I was checking the voltages on my motherboard`s fan header with a digital multimeter and accidentaly i shorted the pins and caused a spark enough to blow it!  I need to know if the transistor supplying the +12volts to the fan is still fine or what SMD compnent has been damaged? The traces on the board are still fine so if someone can tell me how to repair it i will be very grateful! the blown fan header is 4pin PWM type.


----------



## Q9650 (May 3, 2011)

here is a screenshot of the blown fan header sys_fan2.

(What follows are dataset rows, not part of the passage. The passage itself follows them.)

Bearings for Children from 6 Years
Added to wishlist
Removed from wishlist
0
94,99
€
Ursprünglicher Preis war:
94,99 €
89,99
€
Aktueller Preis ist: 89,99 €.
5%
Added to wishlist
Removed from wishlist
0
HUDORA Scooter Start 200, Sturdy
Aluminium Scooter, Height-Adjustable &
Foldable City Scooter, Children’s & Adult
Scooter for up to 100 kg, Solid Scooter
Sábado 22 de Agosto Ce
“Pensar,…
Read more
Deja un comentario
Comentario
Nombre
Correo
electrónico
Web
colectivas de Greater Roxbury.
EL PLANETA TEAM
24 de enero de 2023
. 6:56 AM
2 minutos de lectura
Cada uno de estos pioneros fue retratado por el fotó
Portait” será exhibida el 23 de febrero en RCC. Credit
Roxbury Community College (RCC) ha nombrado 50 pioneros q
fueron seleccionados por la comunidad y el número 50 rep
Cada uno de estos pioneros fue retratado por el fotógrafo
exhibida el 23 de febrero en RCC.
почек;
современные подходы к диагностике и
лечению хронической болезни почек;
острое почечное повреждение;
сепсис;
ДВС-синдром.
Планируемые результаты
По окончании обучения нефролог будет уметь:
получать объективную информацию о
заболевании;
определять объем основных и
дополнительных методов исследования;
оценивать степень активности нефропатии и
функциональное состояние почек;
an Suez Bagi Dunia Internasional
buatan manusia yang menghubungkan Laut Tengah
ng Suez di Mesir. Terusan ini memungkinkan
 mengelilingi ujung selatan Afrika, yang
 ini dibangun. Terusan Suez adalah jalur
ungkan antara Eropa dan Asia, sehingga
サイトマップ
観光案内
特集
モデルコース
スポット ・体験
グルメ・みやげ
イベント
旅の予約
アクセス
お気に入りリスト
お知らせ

Note: this is not a screenshot of my actual board (board is a gigabyte GA-EP45T-UD3P)  i got it from google


----------



## streetfighter 2 (May 3, 2011)

Did you try plugging a fan into it?


----------



## Q9650 (May 4, 2011)

yes both 3pin and 4pins fans don`t spin!   the header still reads the rpm speed but someone on other forums told me the mosfet transistor or the cap maybe be damaged and need to be replaced


----------



## Q9650 (May 5, 2011)

OK !!! i did it!! i replaced the mosfet transistor and now the fan header is back ..it`s alive it`s alive!!!


----------



## Chryonn (May 5, 2011)

Hey, well done. you've got more courage than i in that situation. glad to know it's all working fine again


----------



## Q9650 (May 5, 2011)

Chryonn said:


> Hey, well done. you've got more courage than i in that situation. glad to know it's all working fine again



Thanks man! It was abit hard to solder the new mosfet as it was very tight next to the sata connector but everything is fine now!


----------



## OneMoar (May 7, 2011)

/me would have just bought a 4pin ATX molex to fan adapter


----------